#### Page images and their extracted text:
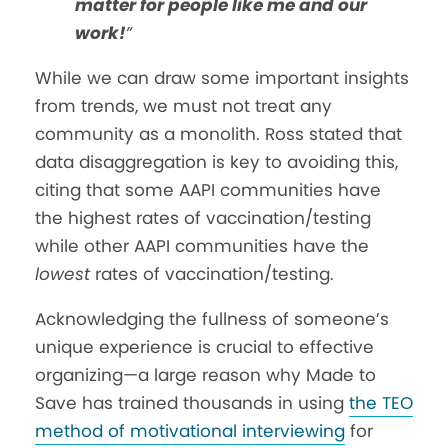
matter for people like me and our
work!
”
While we can draw some important insights
from trends, we must not treat any
community as a monolith. Ross stated that
data disaggregation is key to avoiding this,
citing
that some AAPI communities have
the highest rates of vaccination/testing
while other AAPI communities have the
lowest
rates of vaccination/testing.
Acknowledging the fullness of someone’s
unique experience is crucial to effective
organizing—a large reason why Made to
Save has trained thousands in using
the TEO
method of motivational interviewing
for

#### Job:
Present the lines of text from the listing as a numbered list, skipping blank lines and leaving out the pictures.

#### Response:
1. matter for people like me and our
2. work!
3. ”
4. While we can draw some important insights
5. from trends, we must not treat any
6. community as a monolith. Ross stated that
7. data disaggregation is key to avoiding this,
8. citing
9. that some AAPI communities have
10. the highest rates of vaccination/testing
11. while other AAPI communities have the
12. lowest
13. rates of vaccination/testing.
14. Acknowledging the fullness of someone’s
15. unique experience is crucial to effective
16. organizing—a large reason why Made to
17. Save has trained thousands in using
18. the TEO
19. method of motivational interviewing
20. for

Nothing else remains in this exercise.